Frequently, PLL policies define this term with vague and subjective language, such as any use “that materially increases the likelihood or severity” of a pollution condition. This definition provides a policyholder with no guidance as to what changes in its operations a carrier might later deem to be a “Material Change in Use.” Yet carriers often are willing to negotiate a more precise definition of this term, using more objective language, to help the policyholder better predict whether a change in operations will rise to this level. For example, carriers sometimes are willing to define this term as a change in use that results in imposition of a more stringent remedial standard, such as a step-up from industrial use to residential use.

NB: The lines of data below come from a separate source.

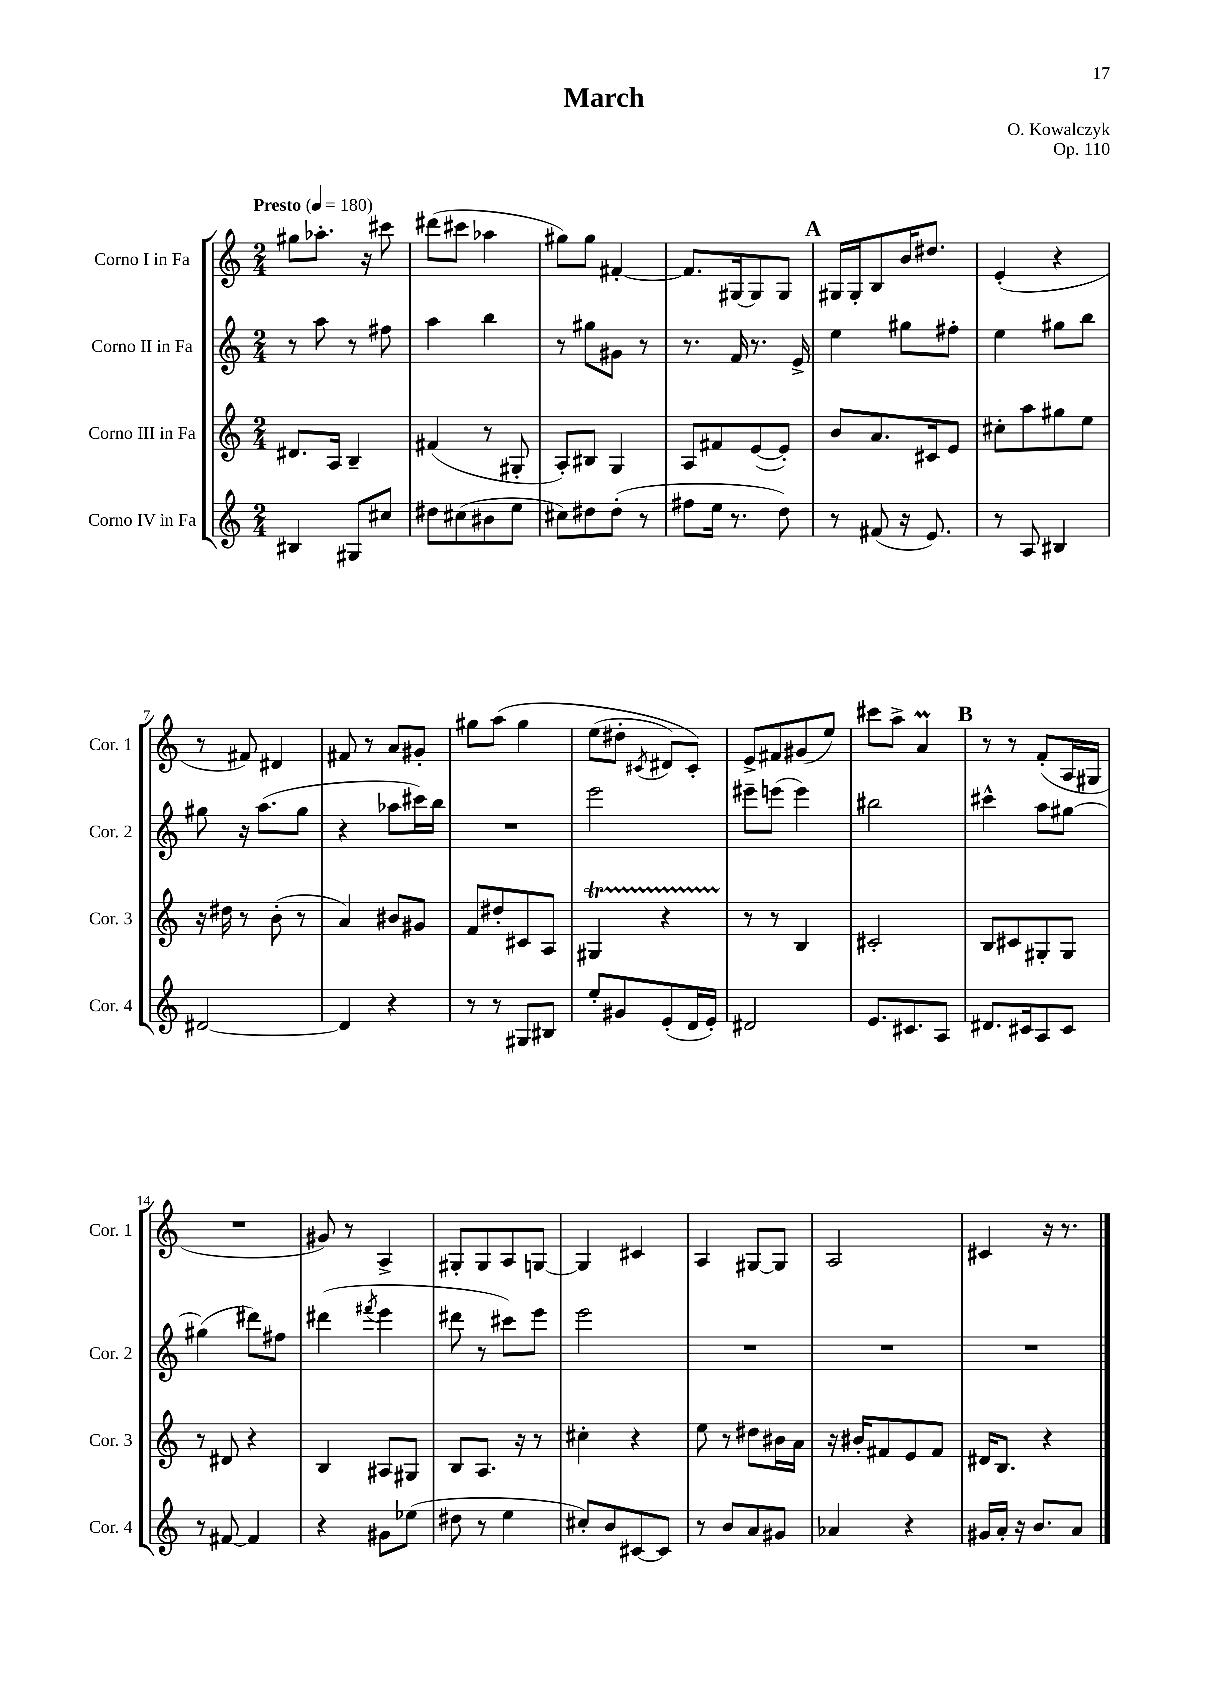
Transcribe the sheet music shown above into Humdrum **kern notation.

**kern	**kern	**kern	**kern
*staff4	*staff3	*staff2	*staff1
*clefG2	*clefG2	*clefG2	*clefG2
*k[]	*k[]	*k[]	*k[]
*M2/4	*M2/4	*M2/4	*M2/4
*MM180	*MM180	*MM180	*MM180
4B#	8.d#	8r	8gg#
.	.	8aa	8.aa-'
.	16A	.	.
8G#	4B~	8r	.
.	.	.	16r
8cc#	.	8ff#	8ccc#
=	=	=	=
8dd#	(4f#	4aa	(8ddd#
(8cc#	.	.	8ccc#
8b#	8r	4bb	4aa-
8ee	8G#'	.	.
=	=	=	=
8cc#)	8A')	8r	8gg#)
8dd#	8B#	8gg#	8gg#
(8dd#'	4G	8g#	[4f#'
8r	.	8r	.
=	=	=	=
8ff#	8A	8.r	8.f#]
16ee	8f#	.	.
8.r	.	16f	[16G#
.	([8e	8.r	8G#]
8dd)	8e'])	.	8G#
.	.	16e^	.
=	=	=	=
8r	8b	4ee	16G#
.	.	.	16G#'
(8f#	8.a	.	8B
16r	.	8gg#	16b
8.e)	16c#	.	8.dd#
.	8e	8ff#'	.
=	=	=	=
8r	8cc#'	4ee	(4e'
8A	8aa	.	.
4B#	8gg#	8gg#	4r
.	8ee	8bb	.
=	=	=	=
[2d#	16r	8gg#	8r
.	16dd#	.	.
.	8r	16r	8f#)
.	.	(8.aa	.
.	(8b'	.	4d#
.	8r	8gg#	.
=	=	=	=
4d#]	4a)	4r	8f#
.	.	.	8r
4r	8b#	8aa-	8a
.	8g#	16ccc#)	8g#'
.	.	16bb	.
=	=	=	=
8r	8f	2r	8gg#
8r	8dd#'	.	&(8aa
8G#	8c#	.	4gg#
8B#	8A	.	.
=	=	=	=
8ee'	4G#	2eee	(8ee
8g#	.	.	8dd#'
.	.	.	8qc#
(8e'	4r	.	8d#)
16d	.	.	8c#'&)
16e')	.	.	.
=	=	=	=
2d#	8r	8eee#~	8e^
.	8r	(8eee	8f#
.	4B	4eee)	(8g#
.	.	.	8ee)
=	=	=	=
8.e	2c#'	2bb#	8ccc#
.	.	.	8aa^
8.c#	.	.	.
.	.	.	4a
8A	.	.	.
=	=	=	=
8.d#	8B	4ccc#^^	8r
.	8c#	.	8r
16c#	.	.	.
8A	8G#'	8aa	(8f'
8c#	8G#	[8gg#	16A
.	.	.	16G#
=	=	=	=
8r	8r	(4gg#]	2r
[8f#	8d#	.	.
4f#]	4r	8ddd#)	.
.	.	8ff#	.
=	=	=	=
4r	4B	(4ddd#	8g#)
.	.	.	8r
.	.	8qfff#	.
8g#	8A#	4eee	4A^
(8ee-	8G#	.	.
=	=	=	=
8dd#	8B	8ddd#	8G#'
8r	8.A	8r	8G#
4ee	.	8ccc#)	8A
.	16r	.	.
.	8r	8eee	[8G
=	=	=	=
8cc#')	4cc#'	2eee	4G]
8b	.	.	.
[8c#	4r	.	4c#
8c#]	.	.	.
=	=	=	=
8r	8ee	2r	4A
8b	8r	.	.
8a	8dd#	.	[8G#
8g#	16b#	.	8G#]
.	16a	.	.
=	=	=	=
4a-	16r	2r	2A
.	16b#'	.	.
.	8f#	.	.
4r	8e	.	.
.	8f#	.	.
=	=	=	=
16g#	16d#	2r	4c#
16a'	8.B	.	.
16r	.	.	.
8.b	.	.	.
.	4r	.	16r
.	.	.	8.r
8a	.	.	.
==	==	==	==
*-	*-	*-	*-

6. Voluntary Discovery Exclusions
Many policies contain an exclusion for claims or cleanup costs arising out of contamination that is voluntarily discovered. Carriers assert that this type of exclusion is intended to prevent policyholders from needlessly drilling holes on their property specifically to find contamination in order to make a claim. The problem with these exclusions is that many of them are unreasonably broad, and potentially preclude coverage for contamination discovered during a wholly unrelated activity, such as construction or other actions taken as part of normal business operations. Policyholders are well-advised to minimize the scope of the exclusion to the extent possible.
7. Choice of Law
Many PLL policy forms include a clause providing that the law of a particular state will apply to interpretation of the policy. If the policy contains this type of provision, you can bet that the carrier has chosen the law of a state that it believes will favor its reading of policy language in the event of a coverage dispute. This is why so many insurance policies contain New York choice of law provisions.

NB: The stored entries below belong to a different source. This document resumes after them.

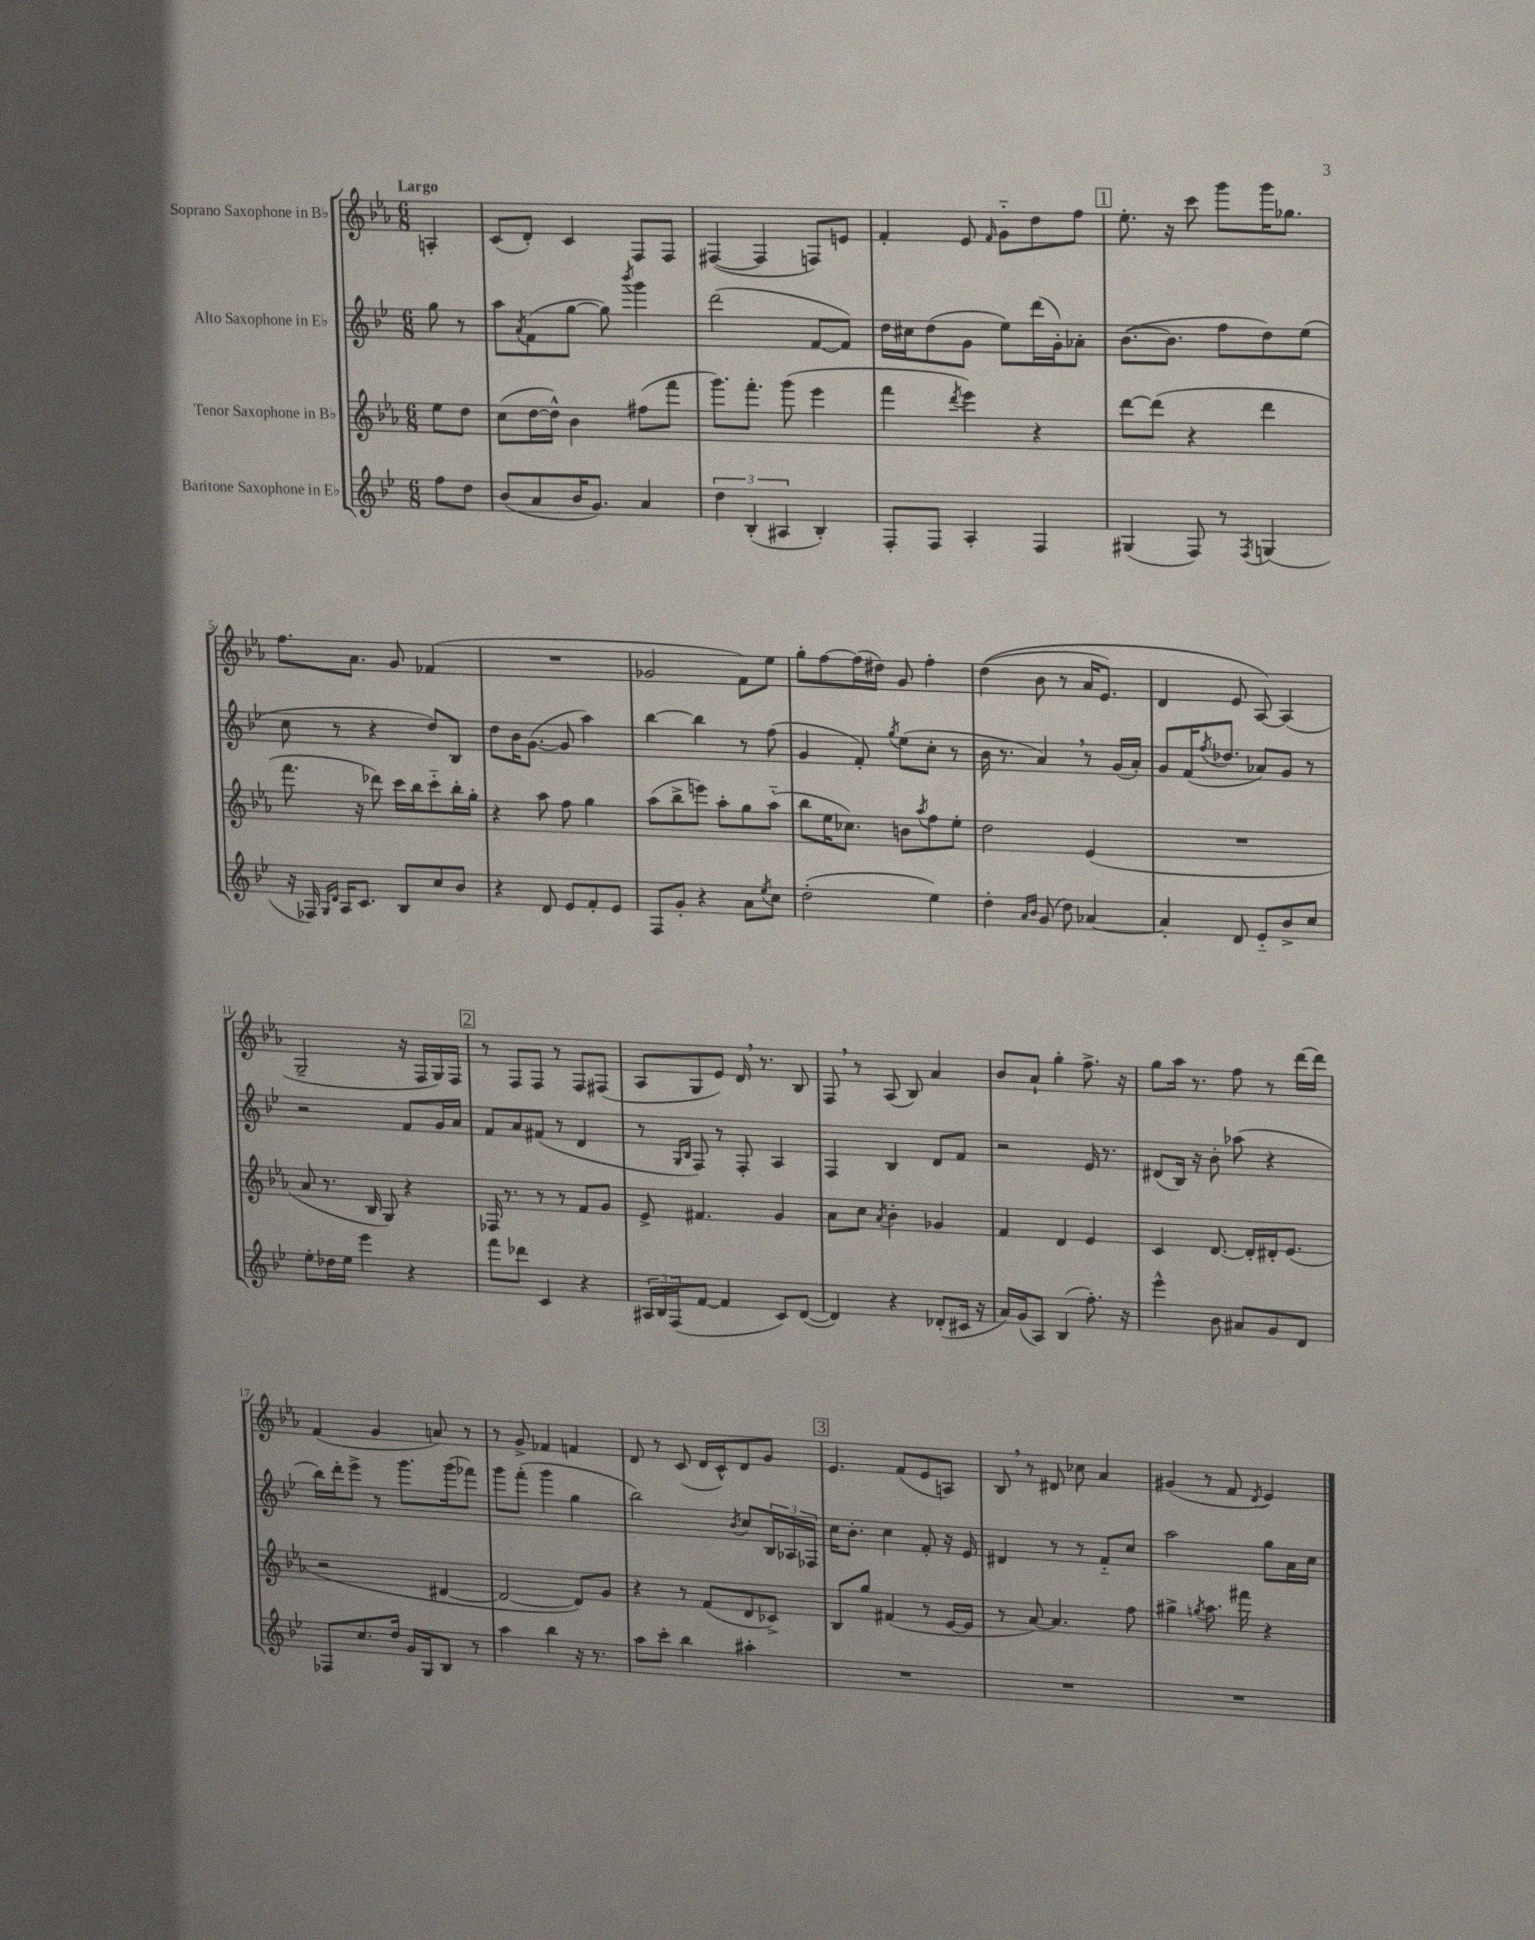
<<
\new StaffGroup <<
\new Staff = "s0" \with { instrumentName = "Soprano Saxophone in Bb" } {
    \clef treble \key ees \major \numericTimeSignature \time 6/8 \partial 4 \tempo "Largo"
    a4-. |
    c'8( d'8-.) c'4 f8 f8 |
    fis4~( fis4 f8) e'8 |
    f'4-. ees'8 \grace { f'16 } g'8-_ d''8 f''8 |
    \mark \markup { \box "1" } ees''8.-. r16 c'''8 g'''8 g'''16 ges''8. |
    f''8. aes'8. g'8 fes'4( |
    R2. |
    ges'2 f'8) ees''8 |
    g''8-. f''8~ f''16( dis''16) g'8 f''4-. |
    d''4(\( bes'8 r8 aes'16 ees'8.) |
    d'4 ees'8 aes8~\) aes4( |
    g2-- r16 f16 g16) f16 |
    \mark \markup { \box "2" } r8 f8 f8 r8 f8 fis8( |
    aes8 g8 ees'8) d'16 \breathe r8. bes8 |
    f8 \breathe r8 aes8( bes8) aes'4 |
    bes'8 aes'8-! g''4-. f''8.-> r16 |
    g''8 aes''16 r8. f''8 r8 d'''16~ d'''16 |
    f'4( g'4 a'8) r8 |
    r8 g'8-> fes'4 f'4 |
    d'8 r8 c'8( d'16 c'16-^) d'8 g'8 |
    \mark \markup { \box "3" } ees'4. f'8( ees'8 a8) |
    bes8 \breathe r8 dis'8 ces''8 aes'4 |
    gis'4( r8 f'8 \acciaccatura { d'8 } ees'4) \bar "|." |
}
\new Staff = "s1" \with { instrumentName = "Alto Saxophone in Eb" } {
    \clef treble \key bes \major \numericTimeSignature \time 6/8 \partial 4
    g''8 r8 |
    a''8 \acciaccatura { a'8 } f'8( g''8~ g''8) \acciaccatura { bes'''8 } g'''4 |
    d'''2( f'8~ f'8) |
    d''16 cis''16 d''8( g'8 ees''8) d'''16( g'16-.) aes'8-. |
    \mark \markup { \box "1" } bes'8.~( bes'8. f''8 d''8) ees''8( |
    c''8 r8 r4 d''8) bes8 |
    d''8 bes'16 g'8.~( g'8 a''4) |
    bes''4~ bes''4 r8 f''8( |
    g'4 f'8-.) \acciaccatura { g''8 } ees''8( c''8-. r8 |
    bes'16 r8. a'4) \breathe r8 g'16( a'16-.) |
    g'8 f'16( \acciaccatura { f''8 } des''8. aes'8) g'8 r8 |
    r2 f'8 g'16 a'16 |
    \mark \markup { \box "2" } f'8 a'8 fis'8( r8 d'4 |
    r8 \grace { g16 bes16 } f8) r8 f8-. a4 |
    f4 bes4 d'8 f'8 |
    r2 ees'16 r8. |
    dis'8( bes16) r16 bes'8-. aes''8( r4 |
    bes''16) d'''16-. ees'''8-> r8 g'''8. g'''16( fes'''8) |
    g'''8 f'''8-.( g'''4 g''4 |
    bes''2) \acciaccatura { bes'8 } c''8 \tuplet 3/2 { bes16 aes16 fes16 } |
    \mark \markup { \box "3" } c''16 bes'8.-. c''4 f'8-. r16 ees'16 |
    dis'4 r8 r8 f'8-_ c''8 |
    a''2 g''8 a'16 c''16 \bar "|." |
}
\new Staff = "s2" \with { instrumentName = "Tenor Saxophone in Bb" } {
    \clef treble \key ees \major \numericTimeSignature \time 6/8 \partial 4
    ees''8 d''8 |
    c''8( d''16~ d''16-^) bes'4 fis''8( f'''8 |
    g'''8.) f'''8.-. g'''8( ees'''4 |
    f'''4 \acciaccatura { d'''8 } ees'''4) r4 |
    \mark \markup { \box "1" } d'''8~ d'''8( r4 d'''4 |
    f'''8. r16 des'''8) c'''16 bes''16 c'''8-_ bes''16-. g''16-. |
    r4 aes''8 f''8 g''4 |
    aes''8( bes''8-> e'''8) aes''8-. g''8 aes''8-_( |
    bes''8 ees''16 ces''8.) b'8 \acciaccatura { aes''8 } f''8 ees''8-. |
    d''2 ees'4( |
    R2. |
    aes'8 r8. bes16 g8) r4 |
    \mark \markup { \box "2" } fes16 r8. r8 r8 f'8 g'8 |
    ees'8-> fis'4. g'4 |
    aes'8 c''8 \acciaccatura { aes'8 } bes'4-. ges'4 |
    f'4 d'4 ees'4 |
    c'4 d'8.~ d'16-. dis'16-. ees'8.( |
    r2 dis'4~ |
    dis'2~ dis'8) g'8 |
    r4 r8 f'8( d'8 ces'8->) |
    \mark \markup { \box "3" } bes8 g''8 fis'4( r8 ees'16~ ees'16 |
    r8 aes'8~) aes'4. f''8 |
    gis''4-> \acciaccatura { g''8 } aes''8. fis'''16 r4 \bar "|." |
}
\new Staff = "s3" \with { instrumentName = "Baritone Saxophone in Eb" } {
    \clef treble \key bes \major \numericTimeSignature \time 6/8 \partial 4
    f''8 d''8 |
    bes'8( a'8 bes'16 g'8.) a'4 |
    \tuplet 3/2 { d''4 bes4-.( ais4 } bes4-.) |
    f8-. f8 a4-. f4 |
    \mark \markup { \box "1" } gis4( f8) r8 \acciaccatura { f8 } g4( |
    r16 fes16) \grace { g16 d'16 } a16 c'8. bes8 c''8 bes'8 |
    r4 d'8 ees'8 f'8-. ees'8 |
    f8 g'8-. r4 a'8 \acciaccatura { ees''8 } c''8 |
    d''2-.( ees''4) |
    d''4-. \grace { a'16 bes'16 } g'8( d''8) aes'4~ |
    aes'4-. d'8 ees'8-_ bes'8-> c''8 |
    ees''8-. des''16 ees''16 ees'''4 r4 |
    \mark \markup { \box "2" } f'''8 des'''8 c'4 r4 |
    \tuplet 3/2 { ais16 bes16 f16( } f'8~ f'4 c'8) d'8~( |
    d'4) r4 des'8-.( cis'16 r16 |
    a'16) g'16( a8) bes4( f''8.-.) r16 |
    ees'''4-^ bes'8 ais'8 g'8 d'8 |
    fes8 c''8. d''16 g'16 g16 bes8 r8 |
    a''4 bes''4 r16 r8. |
    a''8 c'''8-. bes''4 ais''4-. |
    \mark \markup { \box "3" } R2. |
    R2. |
    R2. \bar "|." |
}
>>
>>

But carriers may be willing to substitute the law of the policyholder's home state, or sometimes to delete the provision altogether, allowing the policyholder more flexibility in arguing for coverage in the event of a dispute. It is always a good idea to ask your coverage counsel or broker about the impact an insurer's choice of law, especially where that state's law would be particularly unfavorable on a key coverage issue, such as whether punitive damages based on recklessness are insurable. In many states they are, but in New York they are not.
The variability of different PLL carriers' policy forms, the cafeteria-style nature of the available coverages, and carriers' willingness to negotiate certain terms of their PLL policies, all give policyholders an opportunity to customize and maximize coverage if they approach the process thoughtfully and knowledgably. Before accepting a PLL policy quote at face value, sophisticated policyholders should consider consulting with their coverage counsel and brokers to identify potential coverage gaps, problem exclusions, and available opportunities to address these deficiencies and ensure the coverage fits the need.